Submitted to: Nutrition and Cancer
Publication Type: Peer Reviewed Journal
Publication Acceptance Date: 8/12/2010
Publication Date: 2/1/2011
Publication URL: http://handle.nal.usda.gov/10113/58089
Citation: Zeng, H., Trujillo, O.N., Moyer, M.P., Botnen, J.H. 2011. Prolonged sulforaphane treatment activates survival signaling in nontumorigenic NCM460 colon cells but apoptotic signaling in tumorigenic HCT116 colon cells. Nutrition and Cancer. 63(2):248-255. Interpretive Summary: Sulforaphane is a naturally occurring member of the isothiocyanate family of chemopreventive agents and the induction of cell cycle arrest and apoptosis is a key mechanism by which sulforaphane exerts its colon cancer prevention. Although there are no precise data on achievable sulforaphane concentrations in human colon, previous studies have estimated that 100g of broccoli could yield up to 40 u mol of sulforaphane. However, little is known about the differential effects of sulforaphane on colon cancer cells and normal cells. In this study, we demonstrated that prolonged sulforaphane treatment inhibits cell growth, and induces cell cycle arrest, apoptosis in colon cancer cells, but to a lesser extent in nontumorigenic cells. Thus, the elucidation of the mechanisms by which sulforaphane regulates the cell cycle and apoptosis can lead to a better understanding of the nature of sulforaphane’s anticancer activity. The information will be useful for scientists and health-care professionals who are interested in nutrition and cancer prevention.

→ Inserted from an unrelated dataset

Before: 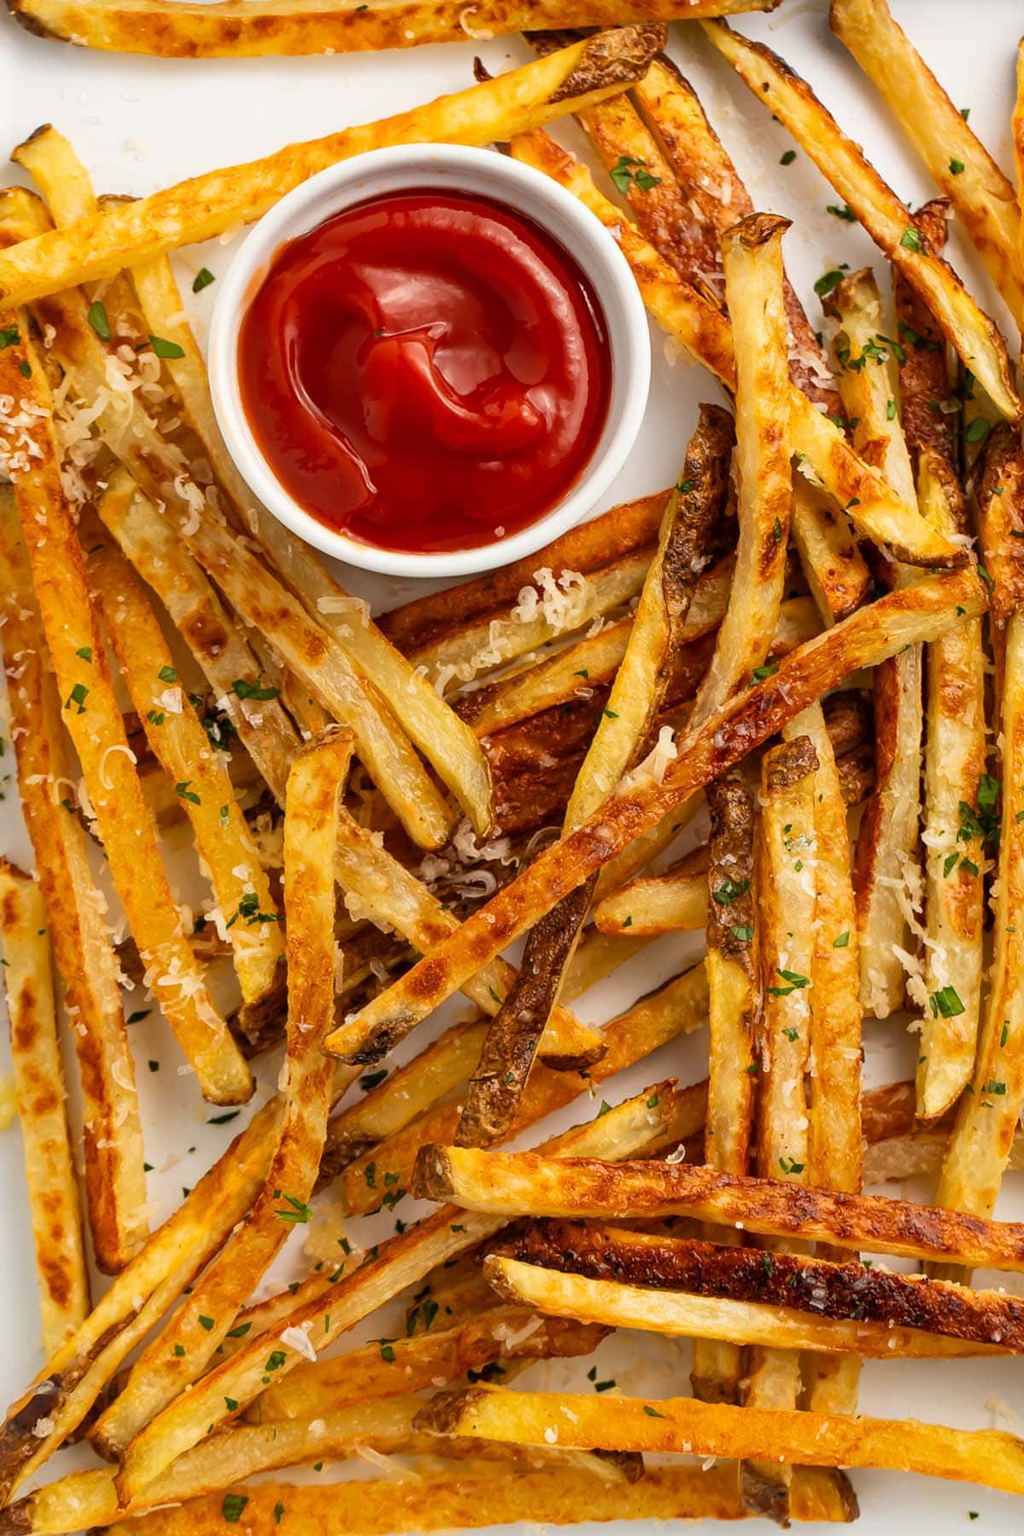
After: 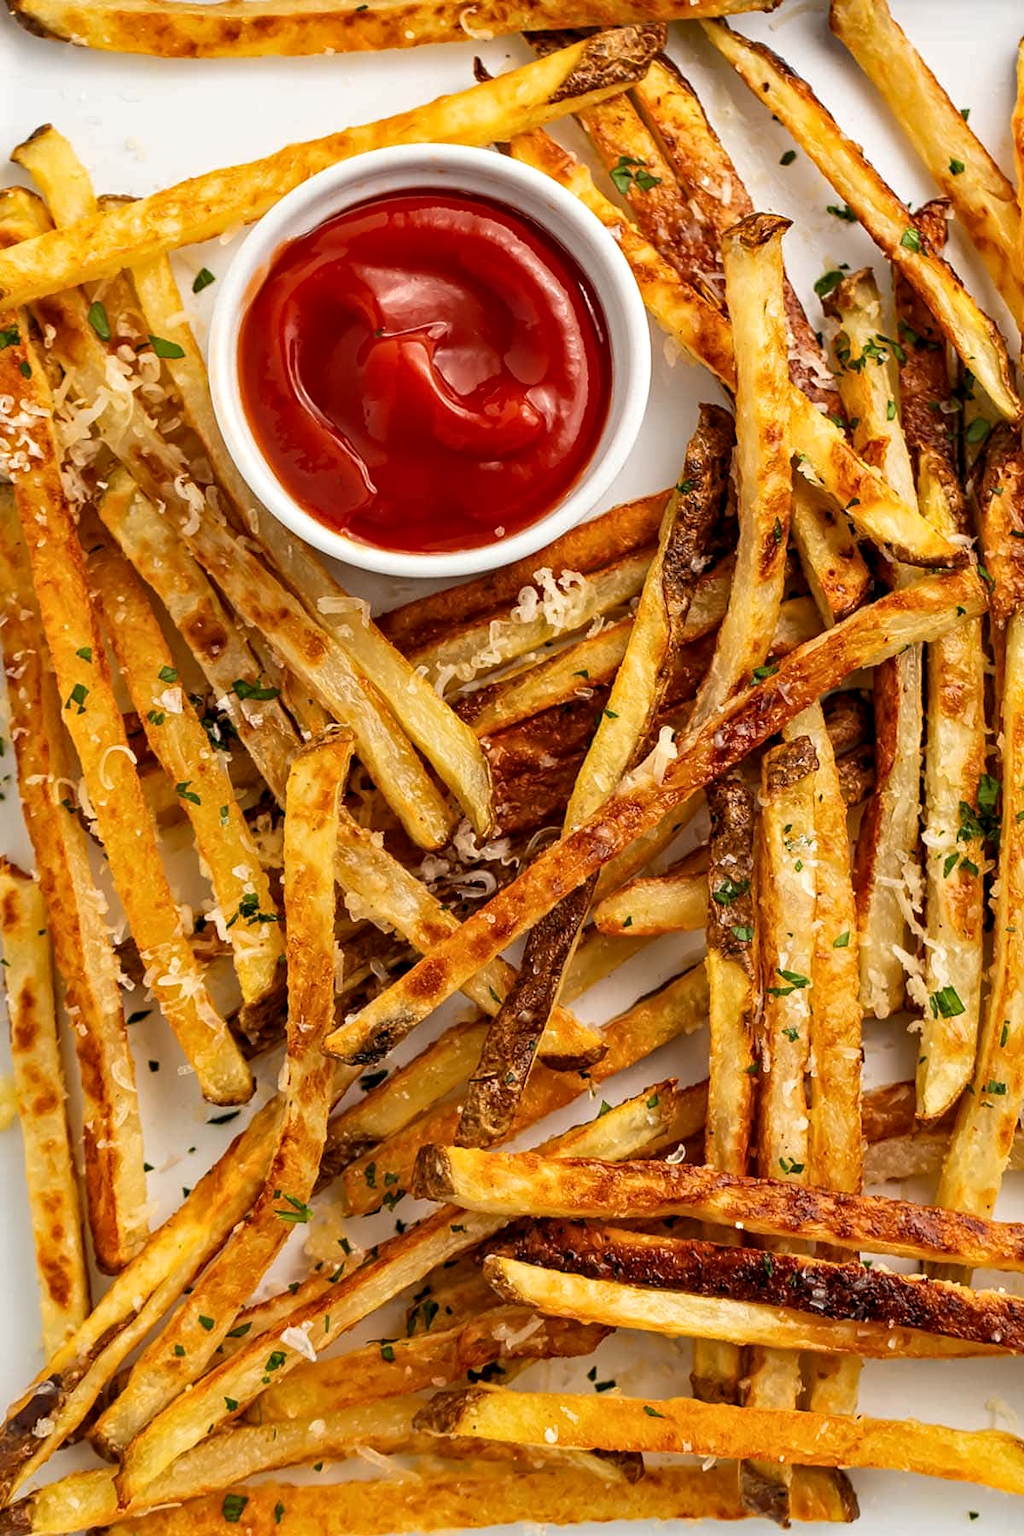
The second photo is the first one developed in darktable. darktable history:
contrast equalizer: y [[0.509, 0.514, 0.523, 0.542, 0.578, 0.603], [0.5 ×6], [0.509, 0.514, 0.523, 0.542, 0.578, 0.603], [0.001, 0.002, 0.003, 0.005, 0.01, 0.013], [0.001, 0.002, 0.003, 0.005, 0.01, 0.013]]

Technical Abstract: Sulforaphane (SFN) is a naturally occurring member of the isothiocyanate family of chemopreventive agents and the induction of cell cycle arrest and apoptosis is a key mechanism by which SFN exerts its colon cancer prevention. However, little is known about the differential effects of SFN on colon cancer and normal cells. In this study, we demonstrated that SFN (5, 10 or 15 u mol/L) exposure (72 h) inhibited cell proliferation by up to 95% in colon cancer cells (HCT116) and by 52% in normal colon mucosa-derived (NCM460) cells. Our data also showed that SFN exposure led to the significant induction of apoptosis and G2/M cell cycle arrest in HCT116, but to a much lesser extent in NCM460 cells. Furthermore, the examination of mitogen-activated protein kinase (MAPK) signaling status revealed that prolonged SFN treatment strongly up-regulated the phosphorylation of extracellular-regulated kinase ½ (ERK1/2) in NCM460 but not in HCT116 cells. In contrast, SFN enhanced the phosphorylation of stress-activated protein kinase (SAPK) and decreased c-Myc expression in HCT116 cells but not NCM460 cells. Taken together, the activation of survival signaling in NCM460 and apoptotic signaling in HCT116 cells may play a critical role in SFN’s stronger potential of inhibiting cell proliferation in colon cancer cells than in normal colon cells.